## Dataset entries
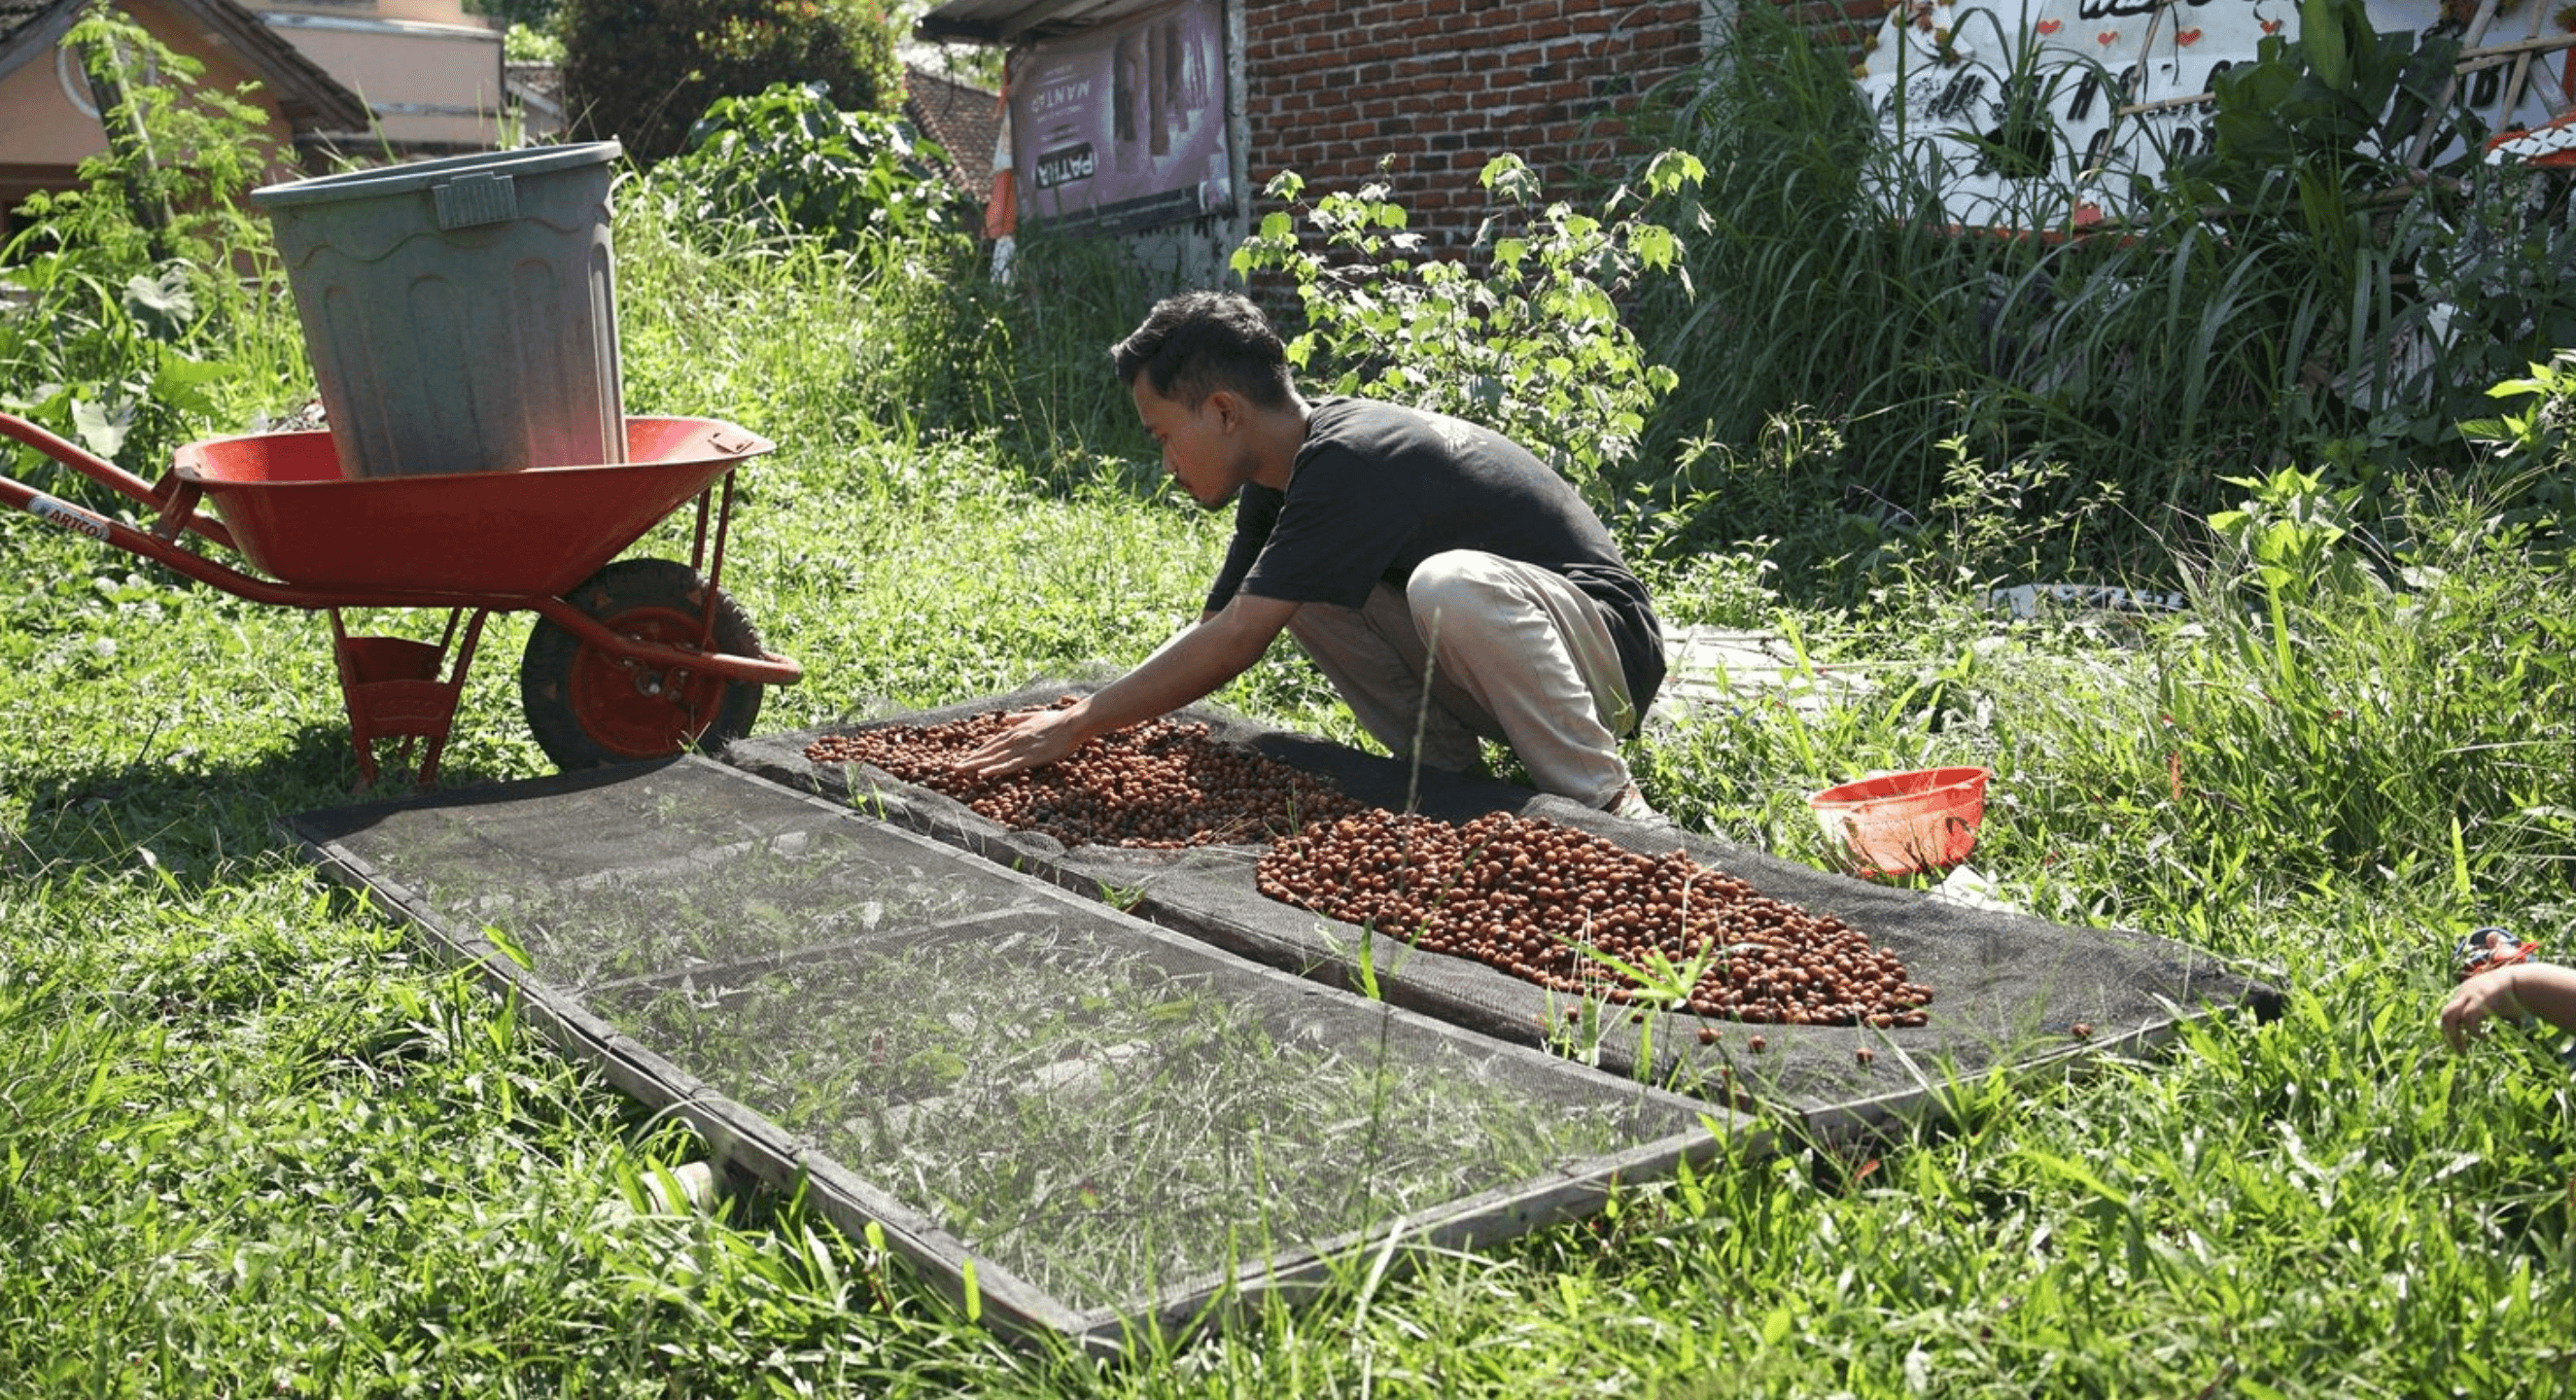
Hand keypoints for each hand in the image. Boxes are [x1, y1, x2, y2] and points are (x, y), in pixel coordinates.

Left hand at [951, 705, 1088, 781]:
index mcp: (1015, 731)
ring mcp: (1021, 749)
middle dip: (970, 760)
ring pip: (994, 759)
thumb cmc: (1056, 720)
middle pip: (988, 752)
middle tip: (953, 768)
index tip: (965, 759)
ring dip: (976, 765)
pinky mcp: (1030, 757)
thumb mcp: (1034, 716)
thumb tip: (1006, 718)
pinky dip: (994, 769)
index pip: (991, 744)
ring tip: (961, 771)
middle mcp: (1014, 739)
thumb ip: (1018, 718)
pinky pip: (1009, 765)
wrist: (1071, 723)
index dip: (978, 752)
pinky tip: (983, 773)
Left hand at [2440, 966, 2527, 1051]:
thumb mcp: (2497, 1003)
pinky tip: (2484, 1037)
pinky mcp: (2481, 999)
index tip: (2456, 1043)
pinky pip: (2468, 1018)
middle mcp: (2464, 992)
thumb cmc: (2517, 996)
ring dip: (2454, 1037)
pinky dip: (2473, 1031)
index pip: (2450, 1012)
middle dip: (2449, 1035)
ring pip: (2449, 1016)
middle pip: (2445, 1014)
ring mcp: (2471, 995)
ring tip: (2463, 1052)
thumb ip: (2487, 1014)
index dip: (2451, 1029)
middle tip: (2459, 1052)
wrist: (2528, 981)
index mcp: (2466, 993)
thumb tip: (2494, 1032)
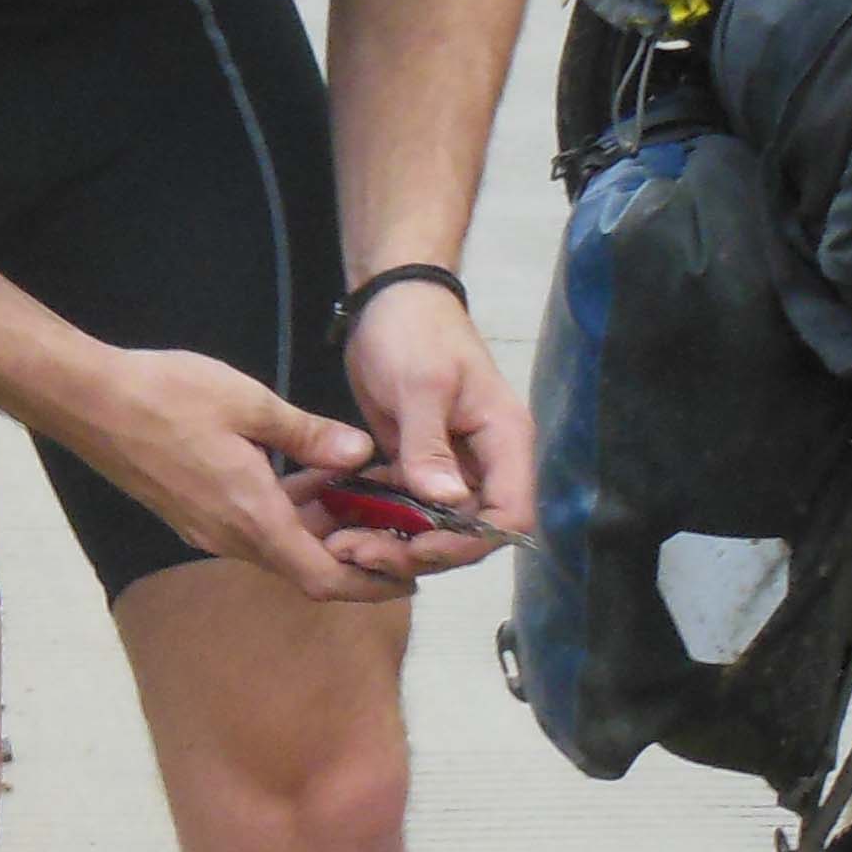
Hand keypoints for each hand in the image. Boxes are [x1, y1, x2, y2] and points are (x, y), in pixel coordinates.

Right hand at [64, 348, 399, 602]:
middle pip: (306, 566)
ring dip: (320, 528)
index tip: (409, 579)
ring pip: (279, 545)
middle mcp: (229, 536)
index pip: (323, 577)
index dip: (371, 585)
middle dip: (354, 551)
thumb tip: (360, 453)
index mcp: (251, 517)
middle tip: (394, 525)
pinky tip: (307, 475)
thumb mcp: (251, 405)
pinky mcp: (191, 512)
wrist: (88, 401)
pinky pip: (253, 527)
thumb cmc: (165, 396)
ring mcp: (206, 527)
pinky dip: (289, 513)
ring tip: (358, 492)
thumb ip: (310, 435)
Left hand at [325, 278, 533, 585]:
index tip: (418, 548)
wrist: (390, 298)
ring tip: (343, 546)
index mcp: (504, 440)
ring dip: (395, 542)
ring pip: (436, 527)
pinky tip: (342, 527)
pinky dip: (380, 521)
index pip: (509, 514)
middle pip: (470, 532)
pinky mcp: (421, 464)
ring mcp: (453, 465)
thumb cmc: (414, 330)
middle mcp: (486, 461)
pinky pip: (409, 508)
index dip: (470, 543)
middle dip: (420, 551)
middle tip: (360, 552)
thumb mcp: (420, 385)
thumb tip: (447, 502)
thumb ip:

## Your assignment
Your answer must be everything above from the line with "ring pip: (994, 759)" down to the line with "index tip: (418, 548)", word for word, and no pictures.

## Response below
ring pip: (994, 759)
thumb cmc: (1056, 720)
middle pip: (988, 752)
middle tip: (953, 768)
index tip: (965, 759)
ring dip: (976, 765)
pinky mcp: (1030, 757)
thumb mcp: (1034, 716)
thumb tip: (1006, 718)
pinky dip: (994, 769)
index pip: (991, 744)
ring tip: (961, 771)
middle mcp: (1014, 739)
thumb ip: (1018, 718)
pinky pip: (1009, 765)
wrist: (1071, 723)
index dip: (978, 752)
pinky tip: (983, 773)
Left hand at [2440, 966, 2527, 1051]:
thumb mcp: (2497, 1003)
pinky tip: (2484, 1037)
pinky mcp: (2481, 999)
index tip: (2456, 1043)
pinky pip: (2468, 1018)
middle mcp: (2464, 992)
thumb cmc: (2517, 996)
ring dip: (2454, 1037)
pinky dip: (2473, 1031)
index pip: (2450, 1012)
middle dip: (2449, 1035)
ring pip: (2449, 1016)
middle pip: (2445, 1014)
ring mcp: (2471, 995)
ring tip: (2463, 1052)
thumb ip: (2487, 1014)
index dip: (2451, 1029)
middle tip: (2459, 1052)
wrist: (2528, 981)
index mcp: (2466, 993)
thumb tip: (2494, 1032)
Hand keypoints for each hand in the image. Boxes are [x1, y1, x2, y2] and points are (x, y), in pixel coordinates.

Right hand at [64, 348, 399, 602]:
middle pip: (306, 566)
ring dip: (320, 528)
index tip: (409, 579)
ring pip: (279, 545)
middle mcp: (229, 536)
index pip: (323, 577)
index dip: (371, 585)
middle dip: (354, 551)
thumb tip: (360, 453)
index mcp: (251, 517)
middle tip: (394, 525)
pinky tip: (307, 475)
thumb mcp: (251, 405)
pinky mcp: (191, 512)
wrist: (88, 401)
pinky pip: (253, 527)
thumb cmc: (165, 396)
ring mcp: (206, 527)
pinky dip: (289, 513)
ring tip: (358, 492)
thumb ip: (310, 435)
Left hand at [325, 278, 533, 585]:
index tip: (418, 548)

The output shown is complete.